Most competent swimmers are able to plough up and down the fast lane of the swimming pool no problem. But when it comes to open water swimming, it’s a completely different ball game. The etiquette and niceties that surround the neatly arranged lanes of the the local swimming pool just do not apply. And, no matter how far the distance you’re logging in lengths, this doesn’t necessarily mean you’ll be as strong in the open water. It’s a game changer. I’m at the stage now where I feel really confident with 1.5km in the pool and (thankfully) things are starting to warm up a bit in the open water. Therefore, coming down to Cornwall for the bank holiday weekend, I thought this would be the perfect opportunity to practice in the sea.

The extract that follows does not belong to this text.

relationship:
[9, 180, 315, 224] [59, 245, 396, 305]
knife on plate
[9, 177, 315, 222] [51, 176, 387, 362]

“If you set a goal for yourself and are able to achieve it, you have won your race.” – Dave Scott
First of all, I needed a wetsuit. After doing some research, there really wasn’t much in terms of expenses between hiring one for the season (March – October) and actually buying an entry level suit. So, in the hope that my triathlons this summer won’t be something of a one hit wonder, I thought I would pursue the latter. There are some fantastic wetsuits on the market for beginners. To name a few, Orca, Zoot, Zoggs and Wiggle’s own brand DHB all make high quality wetsuits around the £100 mark that have brilliant reviews. As you can see from the rather lovely turquoise sleeves, I decided on Zoggs, having managed to find the suit online with a 30% discount. I’m so chuffed with it. It’s unlike any wetsuit I have worn before for sailing or diving; it feels like a second skin. The thickness of the neoprene varies all over, with 3mm on the body for warmth, 4mm on the legs for buoyancy and 1.5mm on the arms for mobility. In this sense, it really feels like your friend in the water.
But as happy as I am with the wetsuit, swimming in the open sea for the first time certainly highlighted some areas that I need to focus on in the next stage of my training. So here’s some transferable skills that can be practiced in the safety of the local pool, without having to make the journey to the nearest beach or lake. From experience, they’ll leave you better prepared for that moment when you do take the cold plunge for the first time.
So turns out swimming in a straight line is a lot more difficult than it sounds. Aside from the fact it wastes time and energy, it is also very frustrating when you finally realise you’re way off course. To correct this, it is important to learn how to sight (i.e. look where you’re going). I’m now trying to practice sighting in most of my swimming sessions: every few breaths, raise your head out of the water and double check you’re headed in a straight line. Then in one movement, inhale to the side as you would on a normal breath and continue or adjust your direction if you need to. It feels weird to begin with, but it’s something I wish I had mastered before I got in the sea and couldn’t see above the waves for love nor money.
Open water swimming for the first time, I was expecting the cold to take my breath away. Much to my surprise, everywhere covered in wetsuit was almost toasty. However, my hands and face were frozen from the second they hit the water; the kind of cold that is actually painful. Not only that, who knows what the hell is underneath you. So my breathing went completely awol. And, because I wasn’t fully exhaling in the water, it was very difficult to regain a regular pattern. Therefore, breathing every second stroke, I struggled to keep a symmetrical form, which pushed me further off course. I think acclimatising to the temperature as best you can is obviously important, however ensuring you’re confident breathing whichever and whatever way is equally as paramount. Try swimming one length in the pool breathing every third stroke, then one breathing to the right, and one to the left. Make sure you’re fully exhaling in the water, so you’re ready to inhale as soon as it’s time to breathe. This will help prevent shortness of breath and maintain regular breathing in the open water. And – try not to think about what’s underneath you. Focus on the finish line.
Trying on the wetsuit for the first time was borderline one of the funniest and most frustrating half an hours of my life. So I’d recommend not trying on a wetsuit when you’ve just finished leg day in the gym. But it was the first time I’ve actually considered transition times. I cannot be lying on my back like a beetle in the post-swim chaos, trying in vain to peel off my wetsuit. So this definitely needs some time and attention. Honestly, it’s like a workout in itself. So, just when I was starting to feel confident about the swim, turns out there’s still an awful lot to practice. Hopefully these top three lessons learnt will help you feel better prepared for your first time in the open water!